Australia is listed as a potential source of precious stealth combat jets, as well as the specialised repair and maintenance facilities needed to keep them flying.
"This effort sustains these locations for several weeks until enemy cruise and ballistic missile inventories are depleted or destroyed," the report reads.
But an earlier 2008 war game, also conducted by the Rand Corporation, exposed a potential "Achilles heel" in stealth fighter operations. These single-seat aircraft need frequent air-to-air refuelling to give them adequate range to reach their targets. Such huge tankers, limited in numbers, are both easy to detect and shoot down.
Ultimately, however, the outcome of any battle may be dependent on a new frontline.
Space / Cyberspace
For the first time, large-scale war will likely be fought over cyberspace.
In particular, the data-hungry combat computers aboard US-built warplanes, tanks and warships are reliant on a constant, steady stream of networked information.
Halt the flow, and the "brain" becomes starved.
It's largely a network of space-based sensor and relay satellites that keeps this stream flowing.
While space itself is an arena barred from conflict under the Outer Space Treaty of 1967, the treaty is looking increasingly shaky. China is believed to have tested a satellite-killer missile in 2007. The resulting cloud of high-speed debris still poses a threat to delicate orbital equipment.

** Exercise prompt **
Please reproduce the passage on future air, cyber and space warfare above, word for word and in full.

** Information shown **

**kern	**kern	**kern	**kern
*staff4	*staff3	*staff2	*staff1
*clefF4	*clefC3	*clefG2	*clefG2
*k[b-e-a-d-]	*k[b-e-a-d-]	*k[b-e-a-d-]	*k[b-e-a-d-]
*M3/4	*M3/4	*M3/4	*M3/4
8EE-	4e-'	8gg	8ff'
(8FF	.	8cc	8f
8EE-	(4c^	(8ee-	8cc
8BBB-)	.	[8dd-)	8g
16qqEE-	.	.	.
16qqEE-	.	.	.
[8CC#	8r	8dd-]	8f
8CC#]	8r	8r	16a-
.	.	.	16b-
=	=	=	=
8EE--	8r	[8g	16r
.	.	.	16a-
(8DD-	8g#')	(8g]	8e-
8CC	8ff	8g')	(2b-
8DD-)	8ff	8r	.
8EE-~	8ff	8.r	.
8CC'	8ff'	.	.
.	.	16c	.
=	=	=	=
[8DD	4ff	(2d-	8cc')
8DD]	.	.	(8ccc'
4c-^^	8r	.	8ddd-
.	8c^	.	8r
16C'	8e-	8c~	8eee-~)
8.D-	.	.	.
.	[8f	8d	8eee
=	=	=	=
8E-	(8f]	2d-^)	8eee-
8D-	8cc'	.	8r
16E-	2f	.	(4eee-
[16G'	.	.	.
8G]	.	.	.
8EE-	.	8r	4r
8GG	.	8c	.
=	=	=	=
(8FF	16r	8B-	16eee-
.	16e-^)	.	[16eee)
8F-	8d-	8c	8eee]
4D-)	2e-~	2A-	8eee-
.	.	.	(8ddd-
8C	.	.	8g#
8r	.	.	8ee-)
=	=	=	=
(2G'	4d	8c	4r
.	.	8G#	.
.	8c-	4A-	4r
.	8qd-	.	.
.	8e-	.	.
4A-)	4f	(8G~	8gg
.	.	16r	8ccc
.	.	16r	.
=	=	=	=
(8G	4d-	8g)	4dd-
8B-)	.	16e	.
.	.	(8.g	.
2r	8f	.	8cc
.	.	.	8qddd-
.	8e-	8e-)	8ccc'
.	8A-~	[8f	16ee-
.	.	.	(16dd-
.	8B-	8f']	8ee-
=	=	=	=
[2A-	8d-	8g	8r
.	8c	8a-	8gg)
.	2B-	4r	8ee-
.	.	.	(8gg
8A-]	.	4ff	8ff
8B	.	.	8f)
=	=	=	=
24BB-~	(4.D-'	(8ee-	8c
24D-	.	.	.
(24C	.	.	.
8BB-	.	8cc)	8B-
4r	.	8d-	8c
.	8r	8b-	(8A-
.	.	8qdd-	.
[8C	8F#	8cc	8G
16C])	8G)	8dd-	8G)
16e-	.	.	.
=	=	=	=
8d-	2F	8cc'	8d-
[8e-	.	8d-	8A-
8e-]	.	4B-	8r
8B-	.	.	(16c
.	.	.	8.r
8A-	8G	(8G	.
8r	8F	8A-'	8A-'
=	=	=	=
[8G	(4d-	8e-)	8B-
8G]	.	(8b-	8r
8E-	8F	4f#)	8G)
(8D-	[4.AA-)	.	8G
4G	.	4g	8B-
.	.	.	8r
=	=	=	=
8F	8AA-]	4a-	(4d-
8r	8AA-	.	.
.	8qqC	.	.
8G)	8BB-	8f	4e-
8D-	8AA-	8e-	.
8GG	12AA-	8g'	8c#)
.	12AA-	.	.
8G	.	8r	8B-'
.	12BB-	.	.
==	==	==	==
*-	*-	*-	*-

---

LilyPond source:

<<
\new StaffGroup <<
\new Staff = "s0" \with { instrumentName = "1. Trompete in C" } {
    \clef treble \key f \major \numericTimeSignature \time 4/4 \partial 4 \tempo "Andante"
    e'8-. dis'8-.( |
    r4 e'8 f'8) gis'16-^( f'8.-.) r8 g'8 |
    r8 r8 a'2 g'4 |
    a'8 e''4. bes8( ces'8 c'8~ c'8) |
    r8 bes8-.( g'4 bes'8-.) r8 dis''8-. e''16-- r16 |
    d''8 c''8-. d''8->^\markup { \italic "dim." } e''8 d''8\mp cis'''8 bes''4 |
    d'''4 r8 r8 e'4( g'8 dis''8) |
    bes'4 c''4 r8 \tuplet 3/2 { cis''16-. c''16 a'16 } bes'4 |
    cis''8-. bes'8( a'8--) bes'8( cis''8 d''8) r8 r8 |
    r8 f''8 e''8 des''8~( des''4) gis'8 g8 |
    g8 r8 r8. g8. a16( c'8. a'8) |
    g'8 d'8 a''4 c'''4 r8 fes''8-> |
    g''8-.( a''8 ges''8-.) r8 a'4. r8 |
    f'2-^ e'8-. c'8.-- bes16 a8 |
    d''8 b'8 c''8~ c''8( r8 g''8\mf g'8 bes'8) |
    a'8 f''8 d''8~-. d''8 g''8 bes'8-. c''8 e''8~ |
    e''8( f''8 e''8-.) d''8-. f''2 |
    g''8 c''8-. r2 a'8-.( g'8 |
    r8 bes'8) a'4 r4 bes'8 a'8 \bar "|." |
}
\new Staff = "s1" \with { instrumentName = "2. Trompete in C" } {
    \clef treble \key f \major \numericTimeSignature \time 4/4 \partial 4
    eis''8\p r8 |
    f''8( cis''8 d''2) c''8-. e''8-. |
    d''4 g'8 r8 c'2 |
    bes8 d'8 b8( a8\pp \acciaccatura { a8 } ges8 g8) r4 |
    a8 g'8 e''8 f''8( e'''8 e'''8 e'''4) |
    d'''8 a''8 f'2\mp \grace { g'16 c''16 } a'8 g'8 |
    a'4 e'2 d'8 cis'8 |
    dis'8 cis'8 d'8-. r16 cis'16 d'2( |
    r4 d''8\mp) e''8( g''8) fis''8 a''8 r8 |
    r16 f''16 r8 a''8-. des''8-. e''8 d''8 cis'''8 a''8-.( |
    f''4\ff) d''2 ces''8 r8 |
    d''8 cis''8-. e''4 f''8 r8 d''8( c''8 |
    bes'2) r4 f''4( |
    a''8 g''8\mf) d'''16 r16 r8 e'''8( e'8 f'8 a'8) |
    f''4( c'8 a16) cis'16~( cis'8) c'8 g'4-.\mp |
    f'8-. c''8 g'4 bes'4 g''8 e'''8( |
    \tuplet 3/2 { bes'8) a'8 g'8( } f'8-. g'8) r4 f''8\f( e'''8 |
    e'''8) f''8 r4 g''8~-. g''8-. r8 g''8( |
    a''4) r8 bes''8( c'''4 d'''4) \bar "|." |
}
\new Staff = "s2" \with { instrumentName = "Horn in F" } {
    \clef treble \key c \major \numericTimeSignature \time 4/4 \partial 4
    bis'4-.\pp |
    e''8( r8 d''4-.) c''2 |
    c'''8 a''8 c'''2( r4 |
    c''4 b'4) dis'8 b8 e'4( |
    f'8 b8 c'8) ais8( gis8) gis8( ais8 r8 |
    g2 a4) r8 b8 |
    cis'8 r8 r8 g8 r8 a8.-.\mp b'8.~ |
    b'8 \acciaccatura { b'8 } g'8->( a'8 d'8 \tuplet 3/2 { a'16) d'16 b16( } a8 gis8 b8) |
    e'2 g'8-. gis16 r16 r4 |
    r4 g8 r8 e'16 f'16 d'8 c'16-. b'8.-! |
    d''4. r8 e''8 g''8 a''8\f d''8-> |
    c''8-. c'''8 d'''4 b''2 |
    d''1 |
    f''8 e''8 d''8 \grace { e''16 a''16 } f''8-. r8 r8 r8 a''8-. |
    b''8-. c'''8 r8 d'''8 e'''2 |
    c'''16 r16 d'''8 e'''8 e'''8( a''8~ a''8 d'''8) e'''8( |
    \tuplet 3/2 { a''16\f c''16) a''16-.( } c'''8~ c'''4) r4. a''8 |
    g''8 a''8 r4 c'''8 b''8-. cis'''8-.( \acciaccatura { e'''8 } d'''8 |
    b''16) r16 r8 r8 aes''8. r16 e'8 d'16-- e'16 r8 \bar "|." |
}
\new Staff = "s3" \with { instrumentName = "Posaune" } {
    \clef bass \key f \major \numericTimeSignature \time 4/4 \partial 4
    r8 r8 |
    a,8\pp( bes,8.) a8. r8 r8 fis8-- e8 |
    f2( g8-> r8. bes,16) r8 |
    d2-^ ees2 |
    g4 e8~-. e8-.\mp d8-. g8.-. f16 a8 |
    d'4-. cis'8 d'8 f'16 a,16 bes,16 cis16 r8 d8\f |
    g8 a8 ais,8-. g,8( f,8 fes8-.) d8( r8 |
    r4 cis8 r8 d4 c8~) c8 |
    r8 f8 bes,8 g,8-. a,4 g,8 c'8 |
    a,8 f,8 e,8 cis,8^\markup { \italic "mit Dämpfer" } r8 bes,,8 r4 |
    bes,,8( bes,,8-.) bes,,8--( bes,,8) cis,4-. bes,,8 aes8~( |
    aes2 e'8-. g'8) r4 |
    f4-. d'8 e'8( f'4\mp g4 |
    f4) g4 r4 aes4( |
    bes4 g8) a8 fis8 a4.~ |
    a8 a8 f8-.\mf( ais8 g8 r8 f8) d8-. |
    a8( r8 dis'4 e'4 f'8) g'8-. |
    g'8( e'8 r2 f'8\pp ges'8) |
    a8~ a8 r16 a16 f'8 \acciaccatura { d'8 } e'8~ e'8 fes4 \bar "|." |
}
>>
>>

** Output **
Australia is listed as a potential source of precious stealth combat jets, as well as the specialised repair and maintenance facilities needed to keep them flying.
"This effort sustains these locations for several weeks until enemy cruise and ballistic missile inventories are depleted or destroyed," the report reads.
But an earlier 2008 war game, also conducted by the Rand Corporation, exposed a potential "Achilles heel" in stealth fighter operations. These single-seat aircraft need frequent air-to-air refuelling to give them adequate range to reach their targets. Such huge tankers, limited in numbers, are both easy to detect and shoot down.
Ultimately, however, the outcome of any battle may be dependent on a new frontline.
Space / Cyberspace
For the first time, large-scale war will likely be fought over cyberspace.
In particular, the data-hungry combat computers aboard US-built warplanes, tanks and warships are reliant on a constant, steady stream of networked information.
Halt the flow, and the "brain" becomes starved.
It's largely a network of space-based sensor and relay satellites that keeps this stream flowing.
While space itself is an arena barred from conflict under the Outer Space Treaty of 1967, the treaty is looking increasingly shaky. China is believed to have tested a satellite-killer missile in 2007. The resulting cloud of high-speed debris still poses a threat to delicate orbital equipment.